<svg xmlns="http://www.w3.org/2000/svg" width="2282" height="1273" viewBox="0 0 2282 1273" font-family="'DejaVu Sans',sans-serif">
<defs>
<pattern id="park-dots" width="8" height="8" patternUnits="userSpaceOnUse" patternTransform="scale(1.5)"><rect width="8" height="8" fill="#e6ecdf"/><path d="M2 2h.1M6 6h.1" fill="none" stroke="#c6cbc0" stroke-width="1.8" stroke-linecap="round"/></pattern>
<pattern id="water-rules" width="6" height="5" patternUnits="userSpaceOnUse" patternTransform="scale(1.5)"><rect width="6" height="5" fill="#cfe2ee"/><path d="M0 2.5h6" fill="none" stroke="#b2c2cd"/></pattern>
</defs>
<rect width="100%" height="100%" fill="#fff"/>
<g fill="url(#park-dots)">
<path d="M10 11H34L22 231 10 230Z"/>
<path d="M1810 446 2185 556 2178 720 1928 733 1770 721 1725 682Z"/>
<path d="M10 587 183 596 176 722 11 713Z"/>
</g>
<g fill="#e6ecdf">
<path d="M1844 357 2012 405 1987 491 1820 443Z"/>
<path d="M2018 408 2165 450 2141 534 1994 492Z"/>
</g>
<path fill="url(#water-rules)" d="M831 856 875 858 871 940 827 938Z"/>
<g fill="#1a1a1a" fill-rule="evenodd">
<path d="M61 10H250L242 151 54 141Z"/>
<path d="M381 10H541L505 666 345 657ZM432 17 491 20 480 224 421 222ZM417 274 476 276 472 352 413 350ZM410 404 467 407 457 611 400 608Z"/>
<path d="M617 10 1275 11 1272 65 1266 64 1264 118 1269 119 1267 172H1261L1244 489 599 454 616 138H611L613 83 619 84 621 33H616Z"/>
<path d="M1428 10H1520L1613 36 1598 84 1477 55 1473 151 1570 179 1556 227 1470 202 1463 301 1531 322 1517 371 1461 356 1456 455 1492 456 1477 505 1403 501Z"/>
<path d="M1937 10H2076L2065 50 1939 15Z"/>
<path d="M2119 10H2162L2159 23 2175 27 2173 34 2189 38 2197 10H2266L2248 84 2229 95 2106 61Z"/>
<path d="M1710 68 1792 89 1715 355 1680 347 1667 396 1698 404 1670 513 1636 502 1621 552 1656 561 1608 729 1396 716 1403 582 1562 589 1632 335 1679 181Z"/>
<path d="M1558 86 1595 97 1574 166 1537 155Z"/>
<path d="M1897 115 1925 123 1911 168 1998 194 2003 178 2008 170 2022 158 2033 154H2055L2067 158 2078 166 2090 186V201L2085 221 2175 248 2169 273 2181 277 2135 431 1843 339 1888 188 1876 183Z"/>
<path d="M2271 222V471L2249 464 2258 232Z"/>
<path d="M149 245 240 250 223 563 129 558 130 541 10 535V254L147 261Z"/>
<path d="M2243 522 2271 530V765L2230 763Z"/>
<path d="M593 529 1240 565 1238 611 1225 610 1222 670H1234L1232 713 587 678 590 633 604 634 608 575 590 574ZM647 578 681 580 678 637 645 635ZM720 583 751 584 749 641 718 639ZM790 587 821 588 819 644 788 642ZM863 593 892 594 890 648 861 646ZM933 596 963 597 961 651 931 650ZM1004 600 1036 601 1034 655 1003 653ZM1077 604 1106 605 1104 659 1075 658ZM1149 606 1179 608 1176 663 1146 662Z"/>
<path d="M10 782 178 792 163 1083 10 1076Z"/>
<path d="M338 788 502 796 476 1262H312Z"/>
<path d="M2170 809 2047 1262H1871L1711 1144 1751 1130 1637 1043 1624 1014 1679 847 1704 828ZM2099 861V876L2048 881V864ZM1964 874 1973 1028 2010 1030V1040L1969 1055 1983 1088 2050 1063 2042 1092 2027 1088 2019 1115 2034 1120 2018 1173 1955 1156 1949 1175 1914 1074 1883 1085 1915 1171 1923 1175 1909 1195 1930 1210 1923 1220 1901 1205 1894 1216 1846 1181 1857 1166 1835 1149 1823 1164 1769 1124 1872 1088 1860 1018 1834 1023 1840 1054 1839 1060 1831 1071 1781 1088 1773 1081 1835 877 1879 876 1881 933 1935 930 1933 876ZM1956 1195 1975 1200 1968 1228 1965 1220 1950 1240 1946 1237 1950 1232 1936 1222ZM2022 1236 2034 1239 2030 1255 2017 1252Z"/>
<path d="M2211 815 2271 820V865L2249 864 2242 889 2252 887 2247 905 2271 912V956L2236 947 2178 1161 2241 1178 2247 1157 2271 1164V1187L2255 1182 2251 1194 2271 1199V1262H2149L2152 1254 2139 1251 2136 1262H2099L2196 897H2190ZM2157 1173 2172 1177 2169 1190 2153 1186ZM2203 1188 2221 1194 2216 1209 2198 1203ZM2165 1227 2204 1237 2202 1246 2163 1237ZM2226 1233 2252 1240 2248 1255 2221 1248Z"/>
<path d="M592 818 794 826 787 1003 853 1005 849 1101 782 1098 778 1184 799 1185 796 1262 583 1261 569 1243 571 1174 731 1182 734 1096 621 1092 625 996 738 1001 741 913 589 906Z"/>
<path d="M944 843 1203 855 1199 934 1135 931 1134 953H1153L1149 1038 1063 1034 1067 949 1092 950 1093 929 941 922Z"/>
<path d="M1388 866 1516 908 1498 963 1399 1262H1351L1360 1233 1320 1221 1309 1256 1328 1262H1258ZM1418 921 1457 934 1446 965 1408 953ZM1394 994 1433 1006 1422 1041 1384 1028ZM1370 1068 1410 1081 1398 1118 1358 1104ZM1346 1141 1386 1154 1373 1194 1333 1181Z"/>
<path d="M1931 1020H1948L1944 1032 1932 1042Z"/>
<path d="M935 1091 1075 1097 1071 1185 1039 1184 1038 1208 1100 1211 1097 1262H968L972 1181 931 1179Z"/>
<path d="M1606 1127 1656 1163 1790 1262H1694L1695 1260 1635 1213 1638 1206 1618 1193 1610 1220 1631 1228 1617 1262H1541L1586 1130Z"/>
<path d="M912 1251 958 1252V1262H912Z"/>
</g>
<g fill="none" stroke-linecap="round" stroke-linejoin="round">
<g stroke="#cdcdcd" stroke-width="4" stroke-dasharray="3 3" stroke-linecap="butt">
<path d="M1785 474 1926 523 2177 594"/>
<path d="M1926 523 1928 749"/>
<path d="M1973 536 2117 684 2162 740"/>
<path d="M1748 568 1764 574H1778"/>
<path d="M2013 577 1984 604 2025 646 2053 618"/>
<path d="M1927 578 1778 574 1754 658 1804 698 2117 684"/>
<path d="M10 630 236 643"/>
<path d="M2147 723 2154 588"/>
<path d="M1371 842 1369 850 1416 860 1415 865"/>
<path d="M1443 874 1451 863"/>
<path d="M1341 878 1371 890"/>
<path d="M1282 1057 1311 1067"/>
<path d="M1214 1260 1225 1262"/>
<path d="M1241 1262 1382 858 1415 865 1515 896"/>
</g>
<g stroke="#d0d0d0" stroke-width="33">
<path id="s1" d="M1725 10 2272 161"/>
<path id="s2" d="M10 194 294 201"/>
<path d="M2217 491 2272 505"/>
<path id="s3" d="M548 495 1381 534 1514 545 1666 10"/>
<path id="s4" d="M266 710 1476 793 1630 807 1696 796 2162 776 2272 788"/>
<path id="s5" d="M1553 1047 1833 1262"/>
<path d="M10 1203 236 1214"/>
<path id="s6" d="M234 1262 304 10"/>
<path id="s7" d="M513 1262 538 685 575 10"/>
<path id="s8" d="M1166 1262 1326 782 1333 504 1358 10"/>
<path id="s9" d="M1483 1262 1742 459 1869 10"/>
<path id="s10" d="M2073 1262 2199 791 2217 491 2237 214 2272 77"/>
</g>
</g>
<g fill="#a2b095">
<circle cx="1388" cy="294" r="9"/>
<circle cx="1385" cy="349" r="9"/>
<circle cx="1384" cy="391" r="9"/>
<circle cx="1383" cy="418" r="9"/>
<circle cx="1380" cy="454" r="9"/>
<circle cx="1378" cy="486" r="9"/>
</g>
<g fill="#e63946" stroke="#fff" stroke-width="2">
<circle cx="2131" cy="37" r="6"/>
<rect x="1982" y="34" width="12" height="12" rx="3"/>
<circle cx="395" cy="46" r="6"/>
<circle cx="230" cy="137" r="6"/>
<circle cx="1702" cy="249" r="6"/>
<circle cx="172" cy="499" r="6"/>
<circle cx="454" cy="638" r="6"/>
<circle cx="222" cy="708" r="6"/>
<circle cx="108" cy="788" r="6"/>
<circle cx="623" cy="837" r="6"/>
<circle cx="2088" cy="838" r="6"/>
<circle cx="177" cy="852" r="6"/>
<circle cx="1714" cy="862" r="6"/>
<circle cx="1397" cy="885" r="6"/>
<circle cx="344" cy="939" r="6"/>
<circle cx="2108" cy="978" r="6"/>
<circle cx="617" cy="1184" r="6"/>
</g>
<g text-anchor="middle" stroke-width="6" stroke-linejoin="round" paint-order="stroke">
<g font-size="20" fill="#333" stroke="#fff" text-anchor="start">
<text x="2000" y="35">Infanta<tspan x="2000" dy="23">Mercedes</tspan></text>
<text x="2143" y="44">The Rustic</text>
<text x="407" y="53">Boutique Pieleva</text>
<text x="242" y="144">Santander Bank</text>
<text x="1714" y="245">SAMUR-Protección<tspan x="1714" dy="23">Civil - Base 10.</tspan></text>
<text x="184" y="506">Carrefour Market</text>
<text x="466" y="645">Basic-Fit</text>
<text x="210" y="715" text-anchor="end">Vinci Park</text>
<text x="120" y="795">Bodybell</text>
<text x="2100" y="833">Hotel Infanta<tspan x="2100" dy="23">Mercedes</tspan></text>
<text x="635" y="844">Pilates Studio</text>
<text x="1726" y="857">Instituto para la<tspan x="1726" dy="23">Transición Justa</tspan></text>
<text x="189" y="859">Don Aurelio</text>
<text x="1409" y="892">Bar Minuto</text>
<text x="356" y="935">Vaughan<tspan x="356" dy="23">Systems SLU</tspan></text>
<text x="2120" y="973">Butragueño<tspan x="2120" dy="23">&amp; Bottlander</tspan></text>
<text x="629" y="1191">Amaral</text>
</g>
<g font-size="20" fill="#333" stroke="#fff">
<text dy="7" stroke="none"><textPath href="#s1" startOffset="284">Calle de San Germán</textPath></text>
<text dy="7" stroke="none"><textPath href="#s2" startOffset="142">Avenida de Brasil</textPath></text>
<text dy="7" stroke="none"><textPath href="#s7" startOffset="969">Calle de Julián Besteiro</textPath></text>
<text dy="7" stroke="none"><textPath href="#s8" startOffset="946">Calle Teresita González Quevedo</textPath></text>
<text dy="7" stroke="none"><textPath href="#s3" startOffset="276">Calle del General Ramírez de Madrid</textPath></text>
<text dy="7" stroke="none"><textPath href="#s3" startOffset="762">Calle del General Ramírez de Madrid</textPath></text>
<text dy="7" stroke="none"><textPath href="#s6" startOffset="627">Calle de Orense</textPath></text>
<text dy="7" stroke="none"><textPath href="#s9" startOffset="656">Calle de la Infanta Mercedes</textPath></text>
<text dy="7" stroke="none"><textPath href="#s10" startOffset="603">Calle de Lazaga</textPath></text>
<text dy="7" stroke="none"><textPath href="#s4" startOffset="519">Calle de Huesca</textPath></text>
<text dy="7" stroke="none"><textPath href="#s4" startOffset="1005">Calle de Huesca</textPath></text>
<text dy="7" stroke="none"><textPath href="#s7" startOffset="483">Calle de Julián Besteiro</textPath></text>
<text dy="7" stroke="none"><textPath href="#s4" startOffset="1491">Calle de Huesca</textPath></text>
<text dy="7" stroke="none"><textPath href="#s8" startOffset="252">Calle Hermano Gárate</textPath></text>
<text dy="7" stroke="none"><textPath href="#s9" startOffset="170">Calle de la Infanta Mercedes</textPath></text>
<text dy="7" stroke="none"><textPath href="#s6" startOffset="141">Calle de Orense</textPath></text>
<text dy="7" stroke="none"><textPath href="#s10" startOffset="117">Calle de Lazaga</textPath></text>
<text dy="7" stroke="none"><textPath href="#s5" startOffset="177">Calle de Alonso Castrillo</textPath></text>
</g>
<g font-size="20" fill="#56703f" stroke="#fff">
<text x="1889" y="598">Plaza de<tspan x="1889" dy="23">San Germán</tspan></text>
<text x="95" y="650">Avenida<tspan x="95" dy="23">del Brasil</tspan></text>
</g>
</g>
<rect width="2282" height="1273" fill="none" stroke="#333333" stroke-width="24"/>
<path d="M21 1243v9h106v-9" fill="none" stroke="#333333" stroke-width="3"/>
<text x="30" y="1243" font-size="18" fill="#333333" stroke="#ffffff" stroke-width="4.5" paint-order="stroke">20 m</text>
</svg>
******
**INSTRUCTIONS TO FOLLOW**
Lines that hold the word "Mercedes" are the ones to copy from the entries above.

**OUTPUT FOR THIS TASK**
<text x="2000" y="35">Infanta<tspan x="2000" dy="23">Mercedes</tspan></text>
<text x="2100" y="833">Hotel Infanta<tspan x="2100" dy="23">Mercedes</tspan></text>
<text dy="7" stroke="none"><textPath href="#s9" startOffset="656">Calle de la Infanta Mercedes</textPath></text>
<text dy="7" stroke="none"><textPath href="#s9" startOffset="170">Calle de la Infanta Mercedes</textPath></text>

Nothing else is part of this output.